Ben Shaw, first baseman/catcher for the 1917-18 Pirates. Shaw was a college graduate with two years in the minors when he made the Pirates Opening Day roster in 1917 as their emergency catcher/ backup first baseman. He played 71 games for Houston of the Texas League in 1915, putting up a .244 average. He dropped down one level to Macon of the South Atlantic League in 1916, where he was credited with just 16 games played. He didn’t join Macon until mid-season when his team from Clarksville of the KITTY League disbanded. Through 66 games, he was hitting .361 with 26 extra-base hits and 33 stolen bases. He was picked up by the Pirates off of waivers from the New York Yankees just three weeks before the season started. It was said that he could fill the first base starting job in an acceptable manner if Bill Hinchman was unable to handle the job. The scouting report on him was that he was a promising catcher and a natural hitter. At the time of his acquisition, the Pirates had two catchers that were unsigned, both holding out for more money. As it turned out, the Pirates signed both holdouts and Shaw was returned to the minors after just two pinch hit at-bats. He went to Omaha of the Western League to finish the season, where he hit .313 in 102 games. He returned to the majors in 1918, taking up the role he was slated for the prior season. He played 21 games, getting five starts, and he hit .194 with two RBIs and five runs scored in 40 plate appearances.

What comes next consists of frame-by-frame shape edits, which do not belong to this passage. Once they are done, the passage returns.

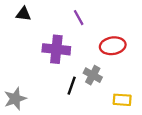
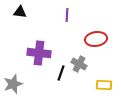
purple line: (79, 18) -> (67, 15), turned 32
purple cross: (56, 49) -> (39, 53), moved

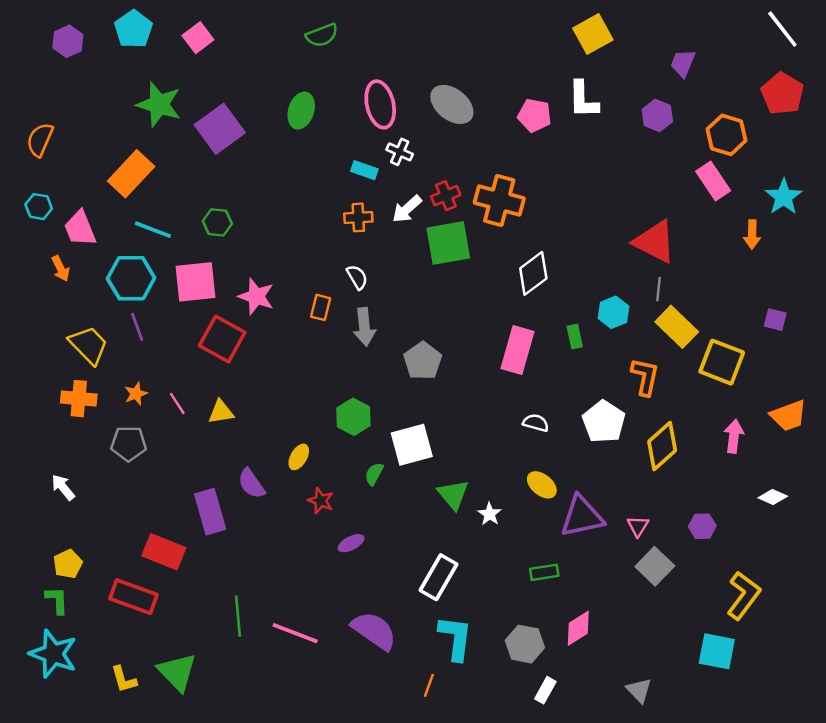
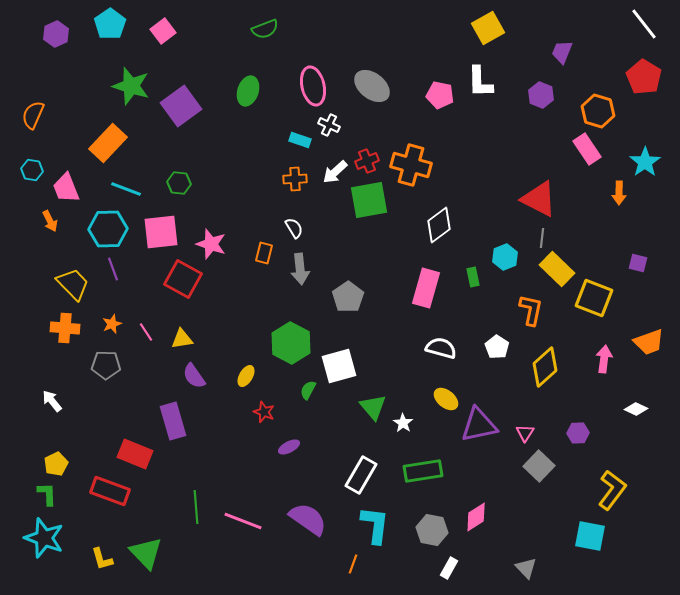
green hexagon: (353, 417) -> (291, 343), size x1.4
white pentagon: (604, 422) -> (497, 347), size x0.7
white semicircle: (536, 423) -> (441, 348), size x1.4
purple semicircle: (251, 484) -> (194, 376), moved
green rectangle: (544, 572) -> (423, 471), moved, size x1.6

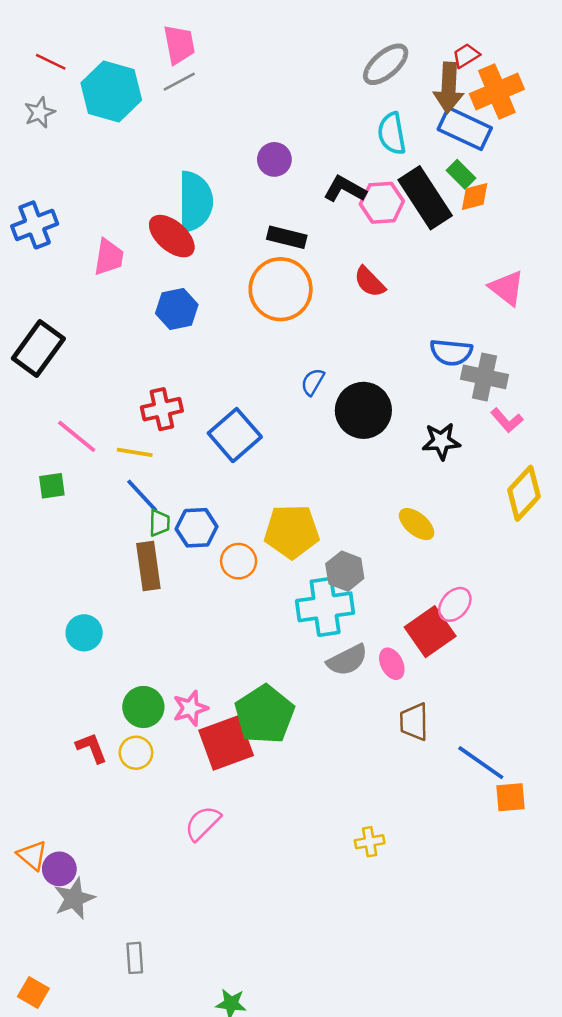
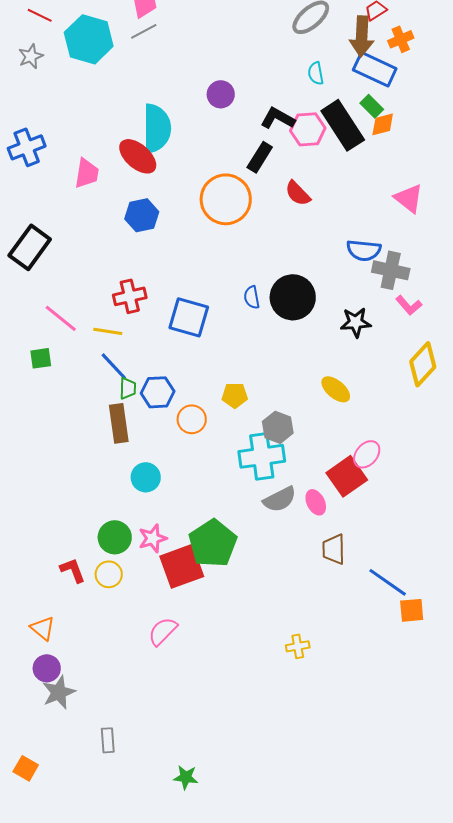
orange cross: (497, 91) -> (401, 39), size x0.6
cyan semicircle: (392, 133) -> (316, 73), size x0.7
black rectangle: (287, 237) -> (260, 157), moved, turned -72
blue semicircle: (313, 382) -> (252, 297), moved, turned -40
blue square: (235, 435) -> (189, 317), turned -33
yellow pentagon: (292, 531) -> (235, 395), size x0.6
cyan circle: (84, 633) -> (146, 477), moved
orange triangle: (32, 855) -> (43, 628), moved

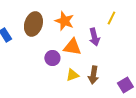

That 1918 season was his last as a player in pro ball, although he later managed in the minors for two seasons. A salary dispute with the Pirates in 1919 caused him to jump to outlaw baseball, playing for a Pennysylvania team from Oil City with teammate Jake Pitler, which got him blacklisted from pro ball until 1925, when he was reinstated. It was said at the time that the players retired to go into business, but they were still reserved by the Pirates, which prevented them from playing for any independent (outlaw) teams.